Write the data out again exactly, with no pictures.

[Records contained in a dataset]
================
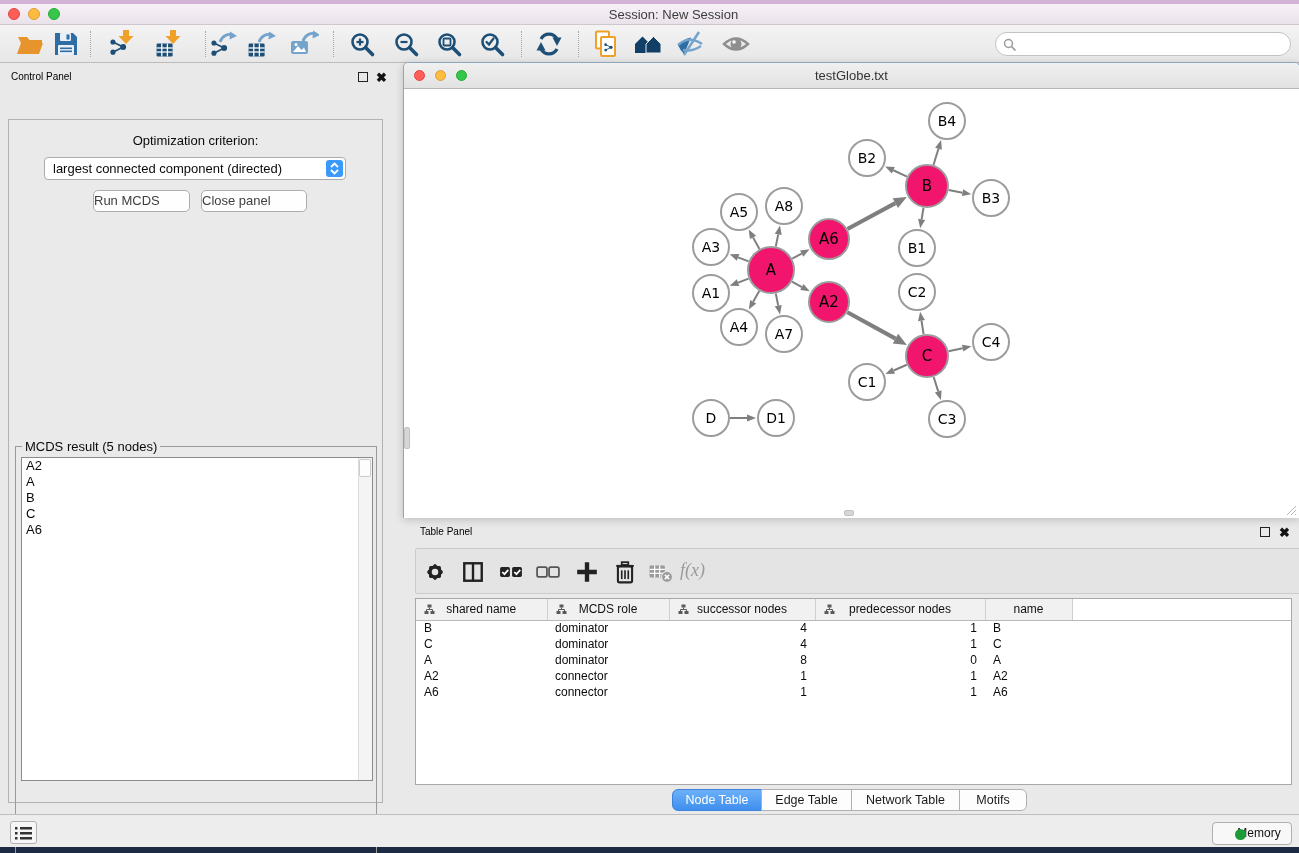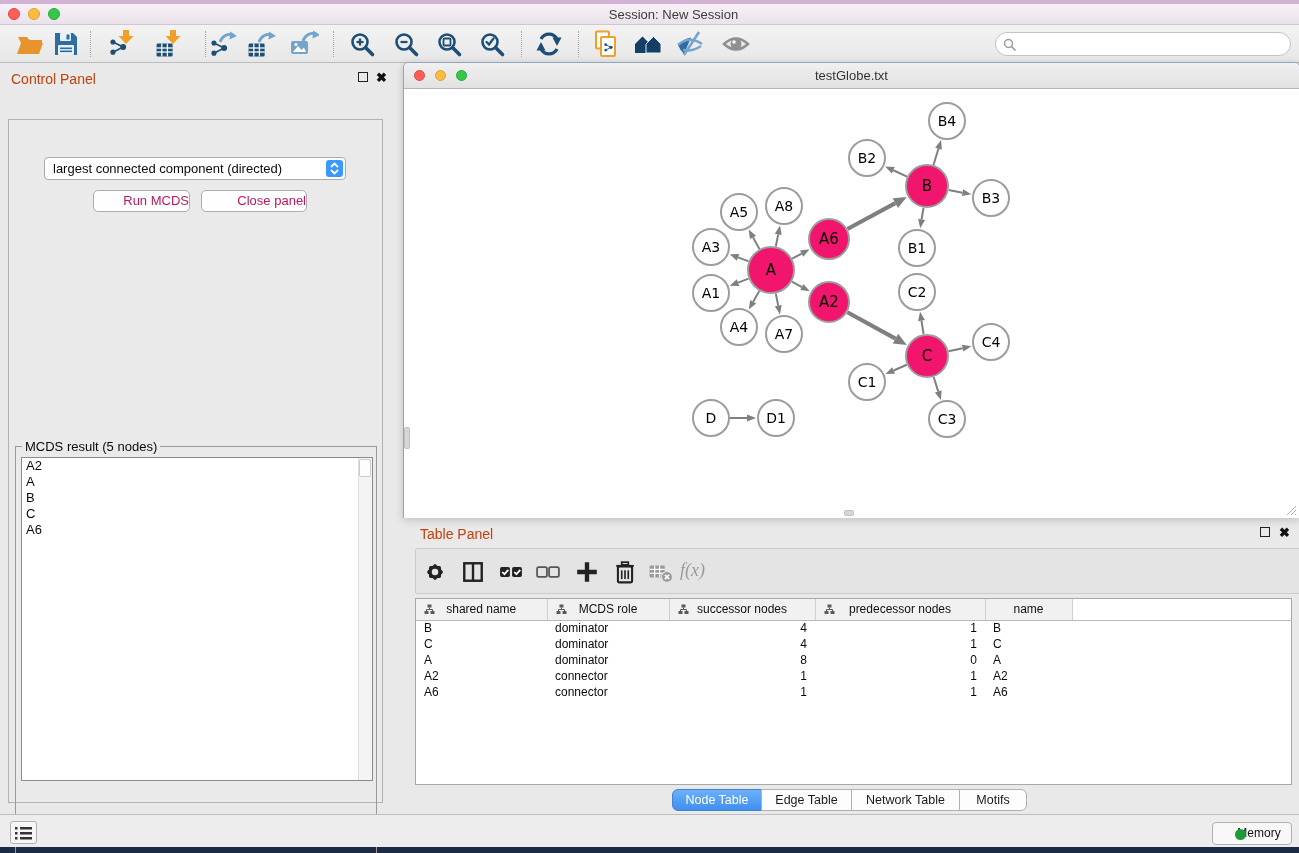--- a/index.html
+++ b/index.html
@@ -36,7 +36,7 @@
 
   
   .control-panel { left:0; top:63px; width:391px; height:750px; }
-  .panel-title { font-size:14px; color:#c2410c; }
+  .panel-title { font-size:10px; color:#000000; }
   .float-btn { width:10px; height:10px; border:1.5px solid #222; }
   .close-btn { font-size:13px; font-weight:bold; color:#111; line-height:10px; }
   .cp-tabs { left:78px; top:33px; height:21px; }

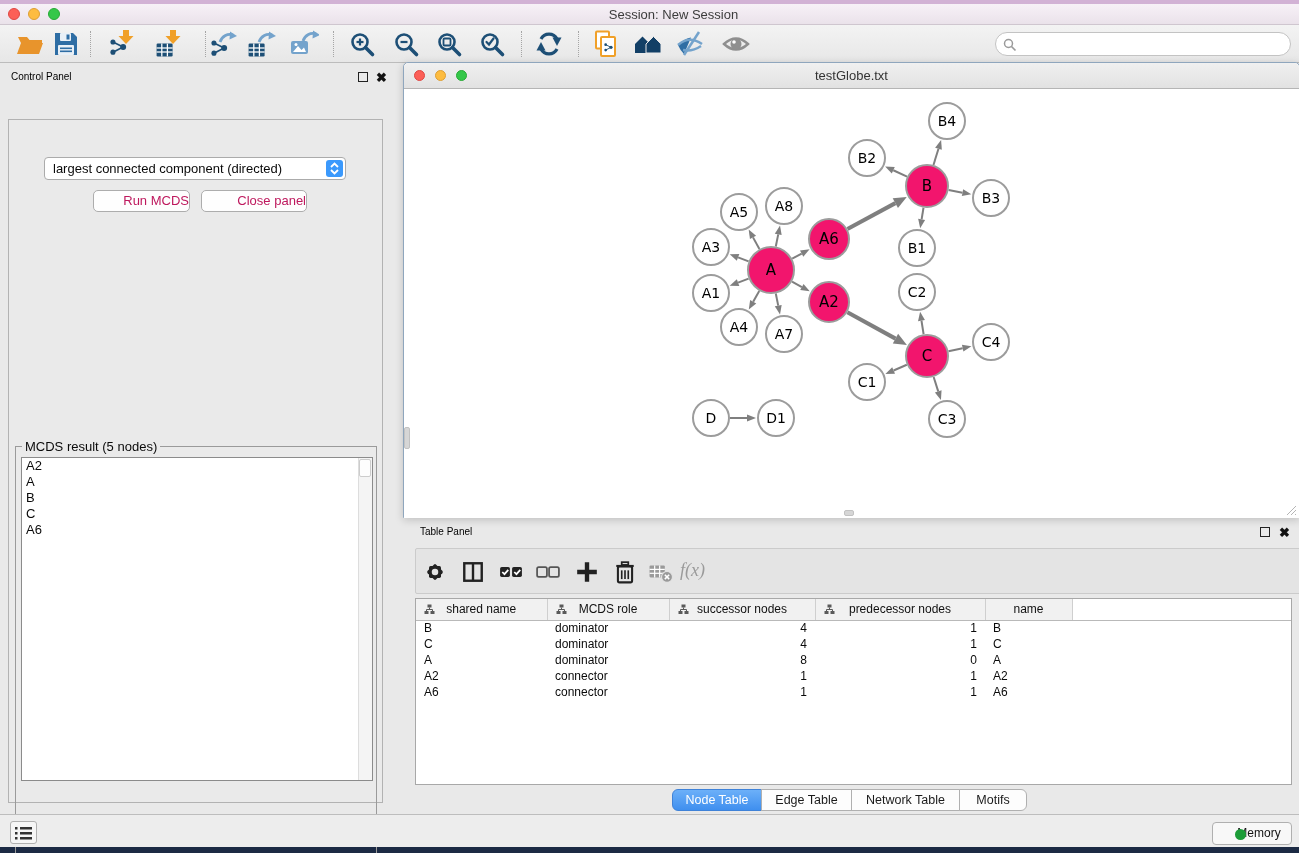--- a/index.html
+++ b/index.html
@@ -260,6 +260,7 @@
 
 
   <div class="abs cp-content">
+    <div class="abs opt-label">Optimization criterion:</div>
     <div class="abs select">
       <span>largest connected component (directed)</span>
       <span class="stepper">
================
ANSWER SECTION:
--- a/index.html
+++ b/index.html
@@ -36,7 +36,7 @@
 
   
   .control-panel { left:0; top:63px; width:391px; height:750px; }
-  .panel-title { font-size:14px; color:#c2410c; }
+  .panel-title { font-size:10px; color:#000000; }
   .float-btn { width:10px; height:10px; border:1.5px solid #222; }
   .close-btn { font-size:13px; font-weight:bold; color:#111; line-height:10px; }
   .cp-tabs { left:78px; top:33px; height:21px; }

--- a/index.html
+++ b/index.html
@@ -260,6 +260,7 @@
 
 
   <div class="abs cp-content">
+    <div class="abs opt-label">Optimization criterion:</div>
     <div class="abs select">
       <span>largest connected component (directed)</span>
       <span class="stepper">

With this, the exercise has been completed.